[Source data Boundary: Start]

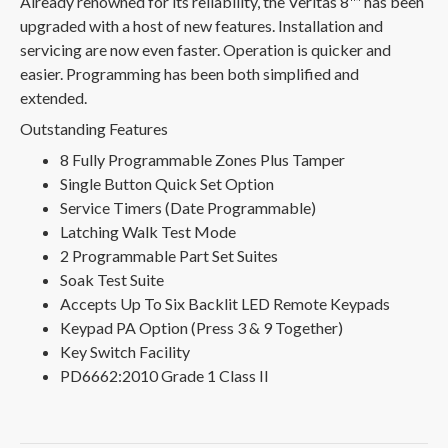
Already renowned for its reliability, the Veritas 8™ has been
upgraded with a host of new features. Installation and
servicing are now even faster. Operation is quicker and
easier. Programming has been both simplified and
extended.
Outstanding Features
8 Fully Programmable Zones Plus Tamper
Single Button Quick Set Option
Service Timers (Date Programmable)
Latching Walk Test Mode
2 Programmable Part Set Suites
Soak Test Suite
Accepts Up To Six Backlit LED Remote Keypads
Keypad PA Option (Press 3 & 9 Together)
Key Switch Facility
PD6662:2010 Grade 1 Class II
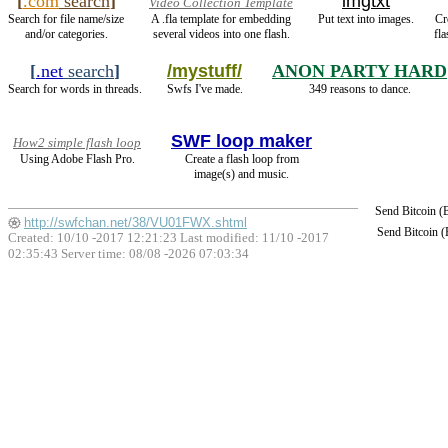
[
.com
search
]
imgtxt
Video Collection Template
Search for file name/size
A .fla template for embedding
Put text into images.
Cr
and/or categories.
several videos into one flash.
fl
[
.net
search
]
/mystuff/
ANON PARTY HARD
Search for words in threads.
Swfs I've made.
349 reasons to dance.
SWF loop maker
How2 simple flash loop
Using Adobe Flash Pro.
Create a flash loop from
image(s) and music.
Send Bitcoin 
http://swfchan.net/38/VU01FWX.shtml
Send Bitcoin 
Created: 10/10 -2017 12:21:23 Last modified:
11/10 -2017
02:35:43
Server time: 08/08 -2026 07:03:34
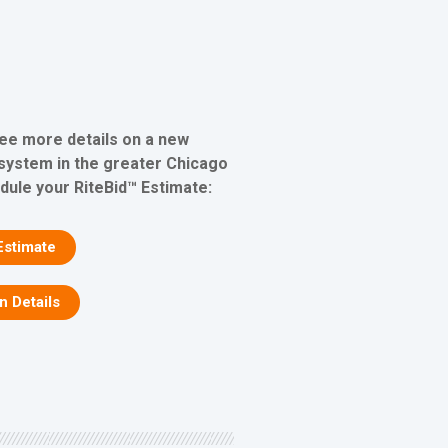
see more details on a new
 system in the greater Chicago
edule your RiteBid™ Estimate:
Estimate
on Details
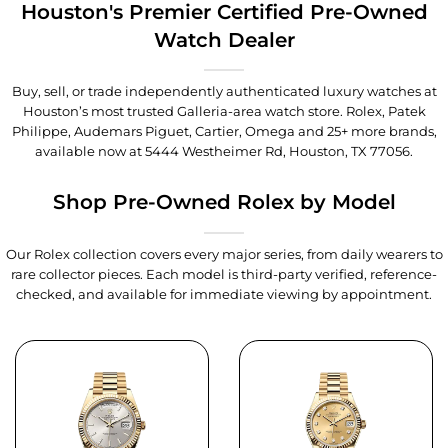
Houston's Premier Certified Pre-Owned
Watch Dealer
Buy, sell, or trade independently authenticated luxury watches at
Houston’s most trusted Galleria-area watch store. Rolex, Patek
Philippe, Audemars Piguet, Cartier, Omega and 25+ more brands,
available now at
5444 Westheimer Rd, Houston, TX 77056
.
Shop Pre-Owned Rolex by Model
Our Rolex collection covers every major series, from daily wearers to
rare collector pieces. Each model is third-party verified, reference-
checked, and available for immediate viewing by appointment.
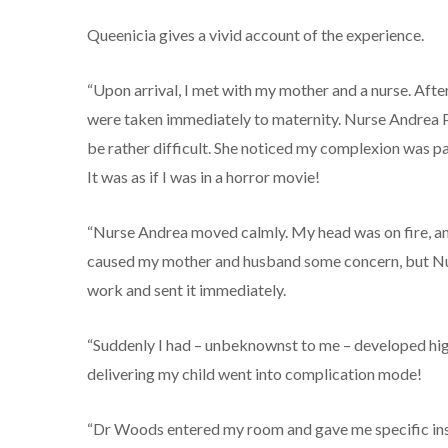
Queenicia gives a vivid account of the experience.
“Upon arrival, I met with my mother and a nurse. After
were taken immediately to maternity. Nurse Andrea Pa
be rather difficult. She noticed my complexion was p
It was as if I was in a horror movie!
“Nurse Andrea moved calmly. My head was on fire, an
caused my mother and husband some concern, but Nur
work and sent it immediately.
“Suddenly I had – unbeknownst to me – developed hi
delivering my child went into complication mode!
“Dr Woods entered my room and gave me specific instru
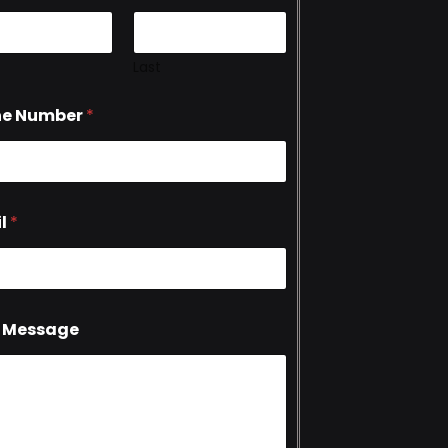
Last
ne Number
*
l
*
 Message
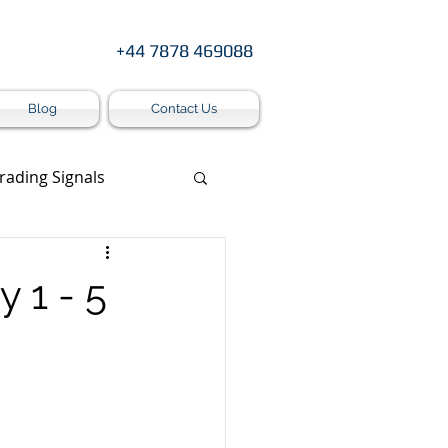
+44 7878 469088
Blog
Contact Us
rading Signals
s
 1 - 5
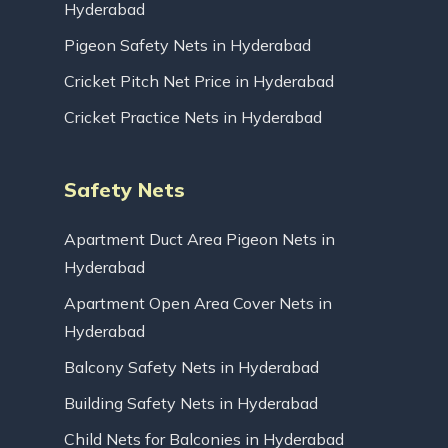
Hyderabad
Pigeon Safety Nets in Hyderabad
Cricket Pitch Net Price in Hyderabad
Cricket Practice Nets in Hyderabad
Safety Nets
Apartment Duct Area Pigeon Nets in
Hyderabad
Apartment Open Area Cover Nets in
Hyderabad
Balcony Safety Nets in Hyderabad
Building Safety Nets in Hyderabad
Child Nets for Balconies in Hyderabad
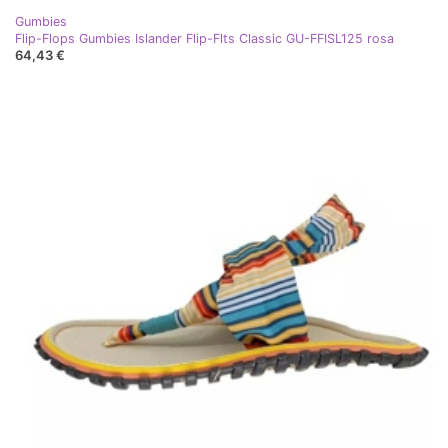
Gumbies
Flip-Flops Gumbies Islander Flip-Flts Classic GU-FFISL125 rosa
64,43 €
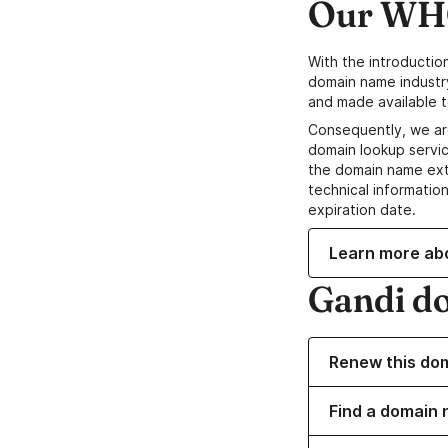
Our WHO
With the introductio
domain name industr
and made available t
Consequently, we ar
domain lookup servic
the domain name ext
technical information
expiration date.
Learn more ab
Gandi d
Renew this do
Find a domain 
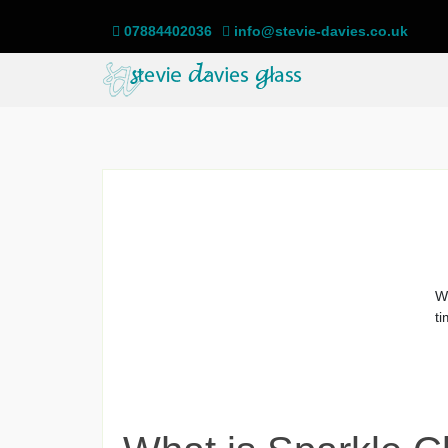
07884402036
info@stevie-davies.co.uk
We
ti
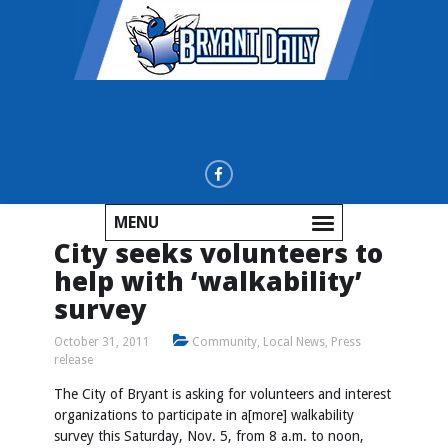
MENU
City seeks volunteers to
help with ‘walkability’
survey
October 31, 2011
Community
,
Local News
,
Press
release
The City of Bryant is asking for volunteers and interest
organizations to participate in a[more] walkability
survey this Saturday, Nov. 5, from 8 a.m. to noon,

[Source data Boundary: End]
[Source data Boundary: Start]

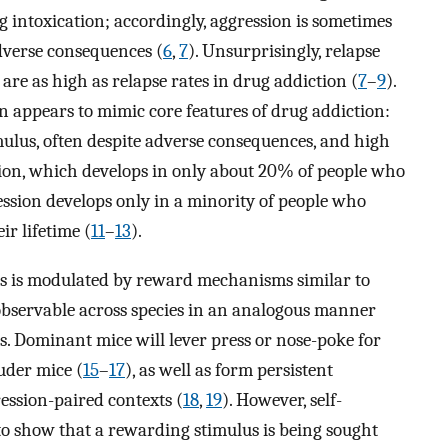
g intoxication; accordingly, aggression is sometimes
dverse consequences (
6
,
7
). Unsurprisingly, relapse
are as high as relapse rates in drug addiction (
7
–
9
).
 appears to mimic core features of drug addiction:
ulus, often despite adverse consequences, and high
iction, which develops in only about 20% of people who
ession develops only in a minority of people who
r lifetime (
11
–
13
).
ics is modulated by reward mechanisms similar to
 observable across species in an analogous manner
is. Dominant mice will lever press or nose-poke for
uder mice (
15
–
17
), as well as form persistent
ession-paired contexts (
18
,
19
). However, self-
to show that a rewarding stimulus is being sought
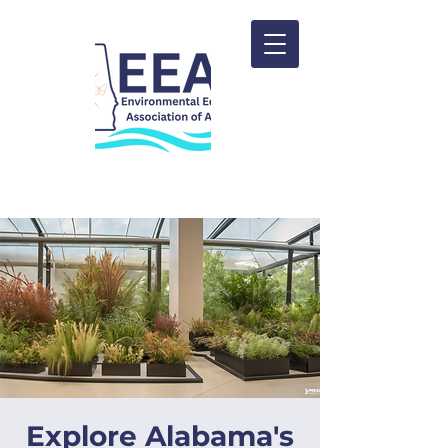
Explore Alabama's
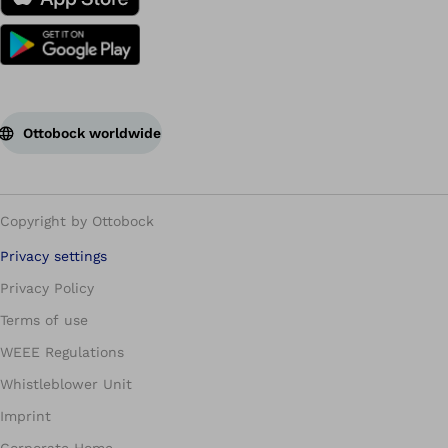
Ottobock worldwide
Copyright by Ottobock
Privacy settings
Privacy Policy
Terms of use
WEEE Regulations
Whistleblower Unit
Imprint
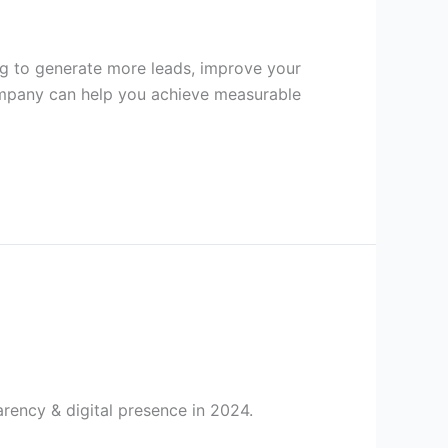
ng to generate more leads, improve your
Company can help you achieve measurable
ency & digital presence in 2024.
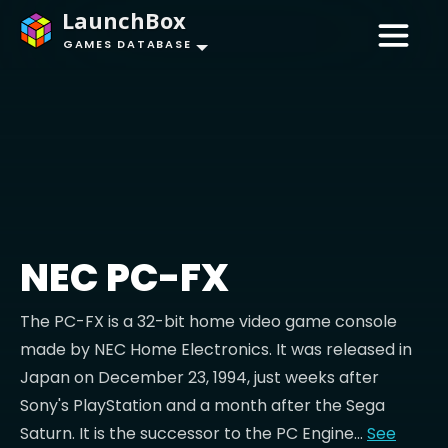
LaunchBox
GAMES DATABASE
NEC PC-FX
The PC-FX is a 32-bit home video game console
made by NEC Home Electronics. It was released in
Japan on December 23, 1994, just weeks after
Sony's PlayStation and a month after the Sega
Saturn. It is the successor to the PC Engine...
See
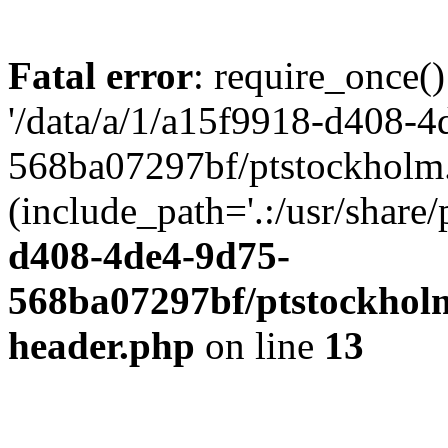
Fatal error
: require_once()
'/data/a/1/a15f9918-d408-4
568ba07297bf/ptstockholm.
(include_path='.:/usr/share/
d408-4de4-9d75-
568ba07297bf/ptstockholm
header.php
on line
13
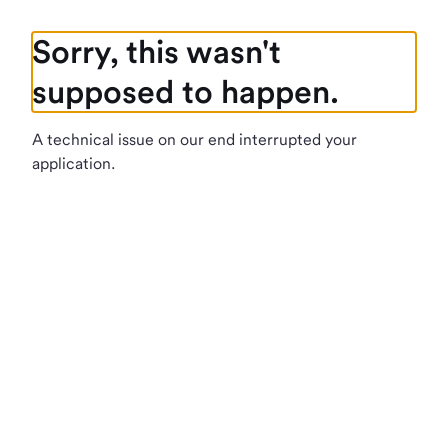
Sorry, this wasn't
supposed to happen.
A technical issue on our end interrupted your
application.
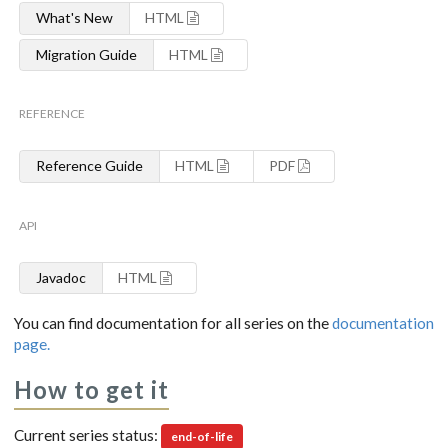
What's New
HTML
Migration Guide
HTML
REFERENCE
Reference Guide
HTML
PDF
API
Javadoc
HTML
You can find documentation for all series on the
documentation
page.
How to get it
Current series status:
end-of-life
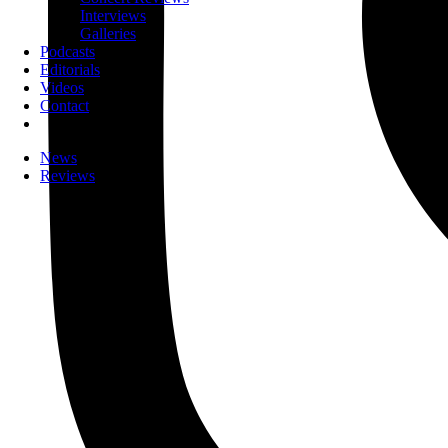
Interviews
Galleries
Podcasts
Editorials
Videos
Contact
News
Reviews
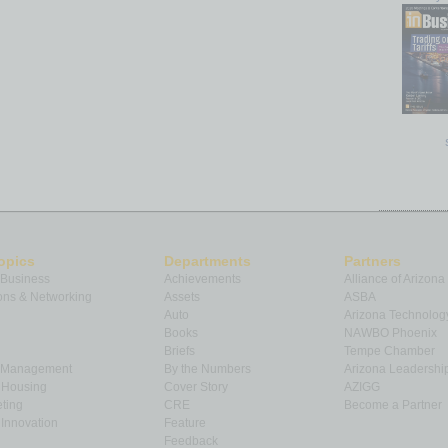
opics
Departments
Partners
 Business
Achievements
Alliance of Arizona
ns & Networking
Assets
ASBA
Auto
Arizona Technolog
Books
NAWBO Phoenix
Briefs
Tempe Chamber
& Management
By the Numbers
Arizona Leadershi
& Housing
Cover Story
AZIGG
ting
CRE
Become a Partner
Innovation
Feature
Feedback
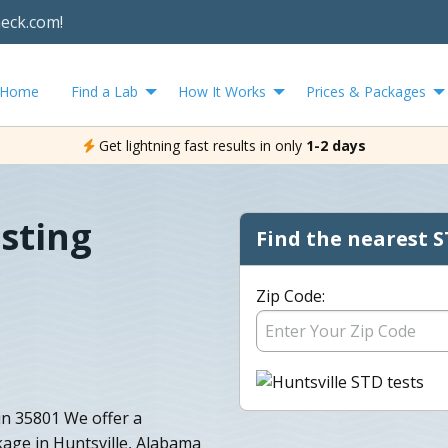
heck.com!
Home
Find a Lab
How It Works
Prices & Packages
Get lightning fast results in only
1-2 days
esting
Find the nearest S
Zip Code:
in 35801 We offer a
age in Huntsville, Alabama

[Source data Boundary: End]

# Prompt
Show every line from the entries above in which the word "Hyderabad" appears.

# Answer below
Hyderabad
Pigeon Safety Nets in Hyderabad
Cricket Pitch Net Price in Hyderabad
Cricket Practice Nets in Hyderabad
Hyderabad
Hyderabad
Balcony Safety Nets in Hyderabad
Building Safety Nets in Hyderabad
Child Nets for Balconies in Hyderabad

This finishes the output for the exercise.